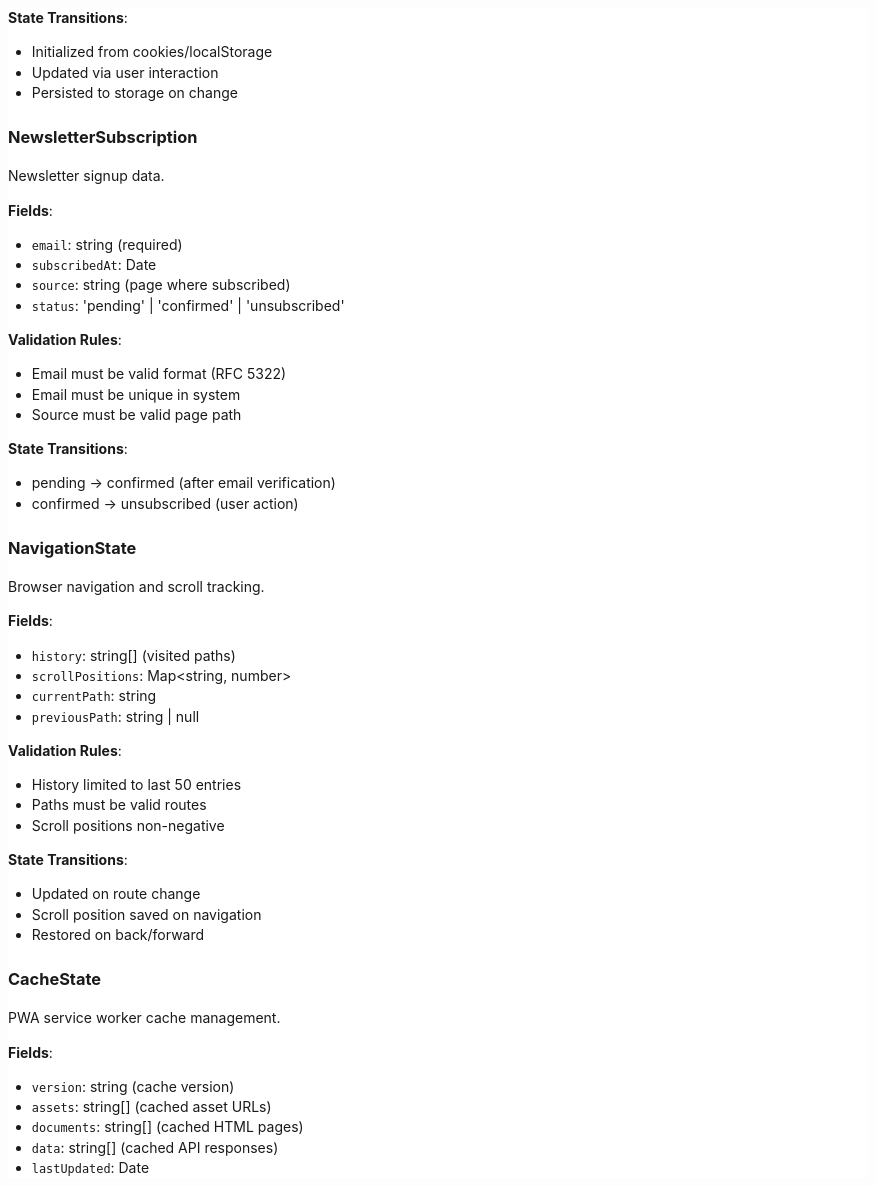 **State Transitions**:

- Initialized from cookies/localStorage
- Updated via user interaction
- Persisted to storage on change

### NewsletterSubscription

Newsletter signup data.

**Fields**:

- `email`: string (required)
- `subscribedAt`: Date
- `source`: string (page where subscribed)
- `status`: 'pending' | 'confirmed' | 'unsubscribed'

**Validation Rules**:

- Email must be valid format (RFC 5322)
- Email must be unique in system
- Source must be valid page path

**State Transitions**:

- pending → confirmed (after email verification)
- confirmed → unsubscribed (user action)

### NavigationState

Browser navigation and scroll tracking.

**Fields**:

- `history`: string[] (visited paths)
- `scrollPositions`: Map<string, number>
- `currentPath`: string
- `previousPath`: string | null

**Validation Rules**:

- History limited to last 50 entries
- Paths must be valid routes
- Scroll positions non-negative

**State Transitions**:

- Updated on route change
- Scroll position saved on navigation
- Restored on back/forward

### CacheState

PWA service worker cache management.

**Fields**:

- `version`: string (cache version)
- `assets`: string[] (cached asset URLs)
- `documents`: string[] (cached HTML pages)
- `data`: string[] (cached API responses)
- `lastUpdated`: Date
--
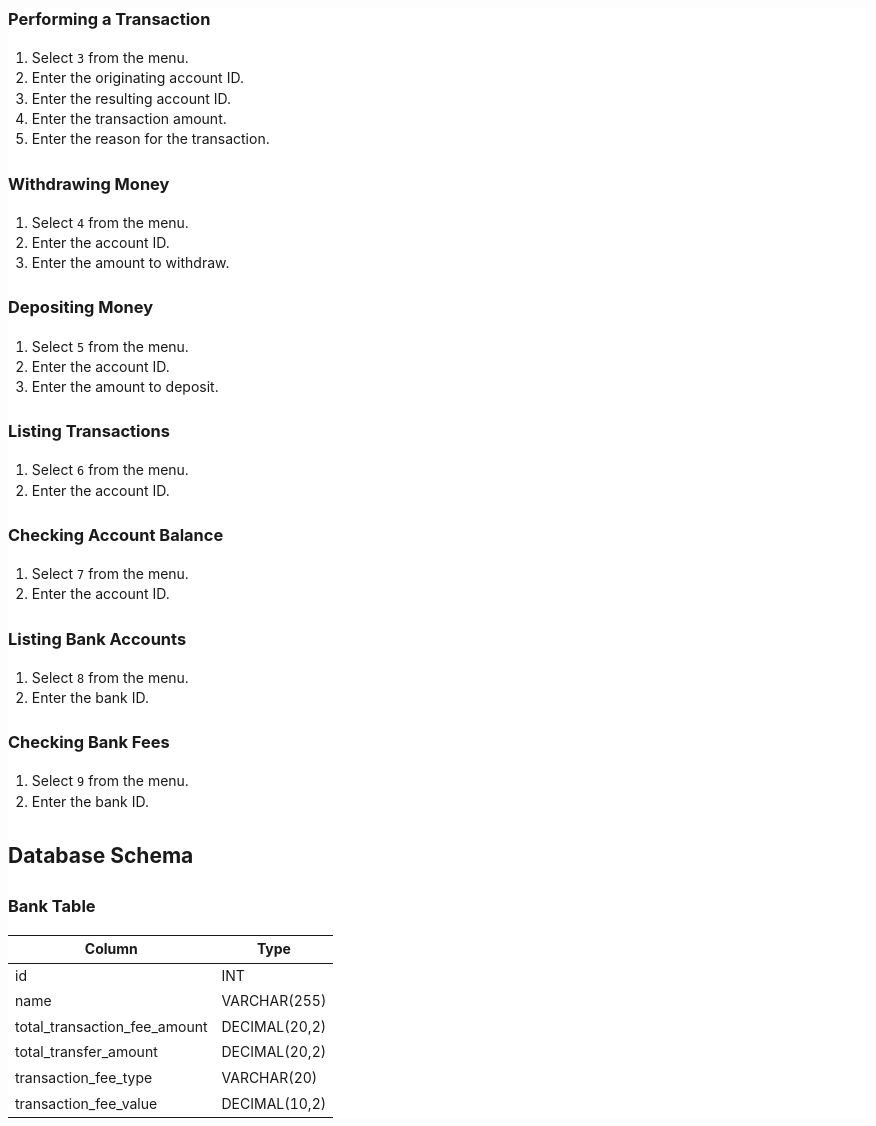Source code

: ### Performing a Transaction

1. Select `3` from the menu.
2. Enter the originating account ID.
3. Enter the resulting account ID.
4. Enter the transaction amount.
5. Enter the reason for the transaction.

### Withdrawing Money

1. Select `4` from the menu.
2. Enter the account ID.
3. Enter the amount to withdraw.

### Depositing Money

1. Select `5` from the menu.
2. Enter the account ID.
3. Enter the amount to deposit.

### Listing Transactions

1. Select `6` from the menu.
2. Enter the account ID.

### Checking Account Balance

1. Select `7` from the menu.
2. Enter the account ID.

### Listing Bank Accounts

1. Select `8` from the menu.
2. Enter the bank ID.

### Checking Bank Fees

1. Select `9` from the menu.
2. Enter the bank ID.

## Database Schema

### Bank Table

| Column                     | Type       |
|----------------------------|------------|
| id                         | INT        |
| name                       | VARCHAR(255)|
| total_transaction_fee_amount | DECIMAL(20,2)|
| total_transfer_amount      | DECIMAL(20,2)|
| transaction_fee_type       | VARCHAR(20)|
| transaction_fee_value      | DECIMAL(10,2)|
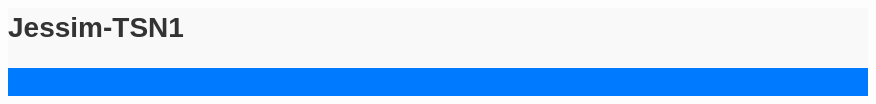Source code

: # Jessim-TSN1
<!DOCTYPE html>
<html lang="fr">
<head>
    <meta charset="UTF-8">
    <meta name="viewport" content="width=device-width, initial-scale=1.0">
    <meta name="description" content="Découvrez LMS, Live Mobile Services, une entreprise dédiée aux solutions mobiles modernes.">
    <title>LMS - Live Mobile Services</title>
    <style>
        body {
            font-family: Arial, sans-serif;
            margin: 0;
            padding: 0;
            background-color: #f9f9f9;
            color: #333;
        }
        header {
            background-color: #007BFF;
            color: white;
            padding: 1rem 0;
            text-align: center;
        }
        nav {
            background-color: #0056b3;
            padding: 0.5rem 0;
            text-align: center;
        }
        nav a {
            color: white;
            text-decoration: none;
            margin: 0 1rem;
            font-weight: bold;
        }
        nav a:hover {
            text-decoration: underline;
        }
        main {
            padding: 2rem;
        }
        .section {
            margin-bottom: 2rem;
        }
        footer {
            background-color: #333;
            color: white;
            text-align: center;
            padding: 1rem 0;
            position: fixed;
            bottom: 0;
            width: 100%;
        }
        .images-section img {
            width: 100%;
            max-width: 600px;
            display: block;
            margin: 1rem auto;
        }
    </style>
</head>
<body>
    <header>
==
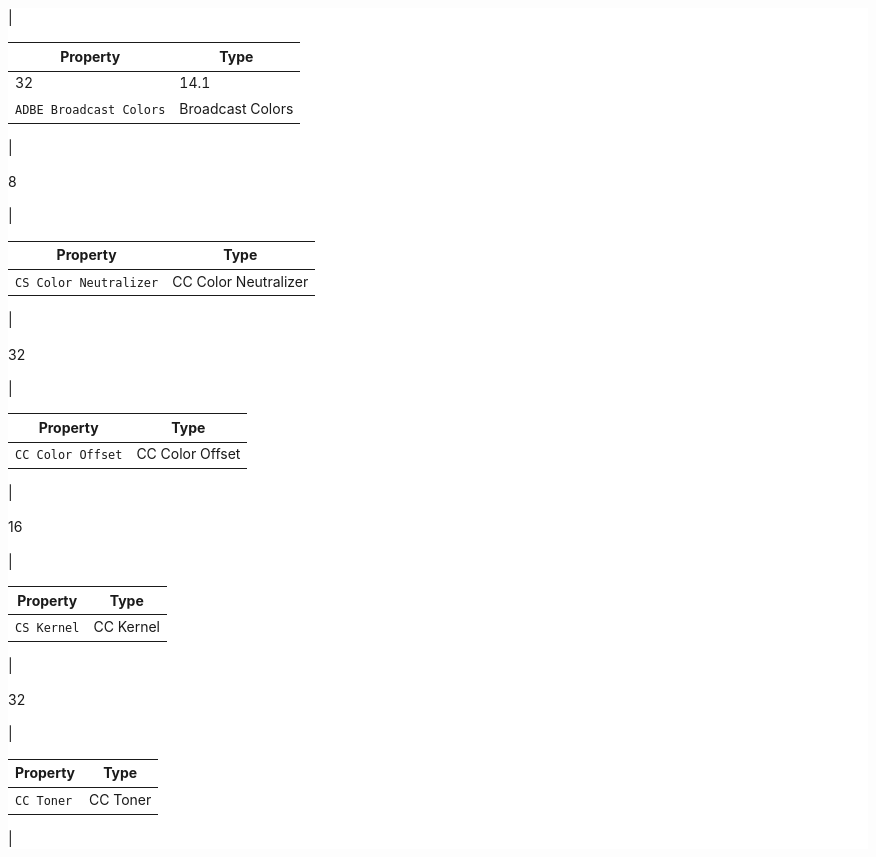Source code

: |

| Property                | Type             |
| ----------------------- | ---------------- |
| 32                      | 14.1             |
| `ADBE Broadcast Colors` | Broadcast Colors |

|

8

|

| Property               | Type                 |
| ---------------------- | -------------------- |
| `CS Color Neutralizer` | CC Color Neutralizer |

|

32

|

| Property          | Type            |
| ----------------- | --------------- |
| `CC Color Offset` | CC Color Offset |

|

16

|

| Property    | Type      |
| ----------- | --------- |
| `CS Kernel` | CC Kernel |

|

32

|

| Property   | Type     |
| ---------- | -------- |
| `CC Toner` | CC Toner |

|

REQUIRED WORK ▸ Retype the part of the lines that opens with the line containing "string[] (visited paths)" and closes with the line containing "### CacheState", including both of those lines.

SOLUTION FOR THIS PROBLEM ▸
- `history`: string[] (visited paths)
- `scrollPositions`: Map<string, number>
- `currentPath`: string
- `previousPath`: string | null

**Validation Rules**:

- History limited to last 50 entries
- Paths must be valid routes
- Scroll positions non-negative

**State Transitions**:

- Updated on route change
- Scroll position saved on navigation
- Restored on back/forward

### CacheState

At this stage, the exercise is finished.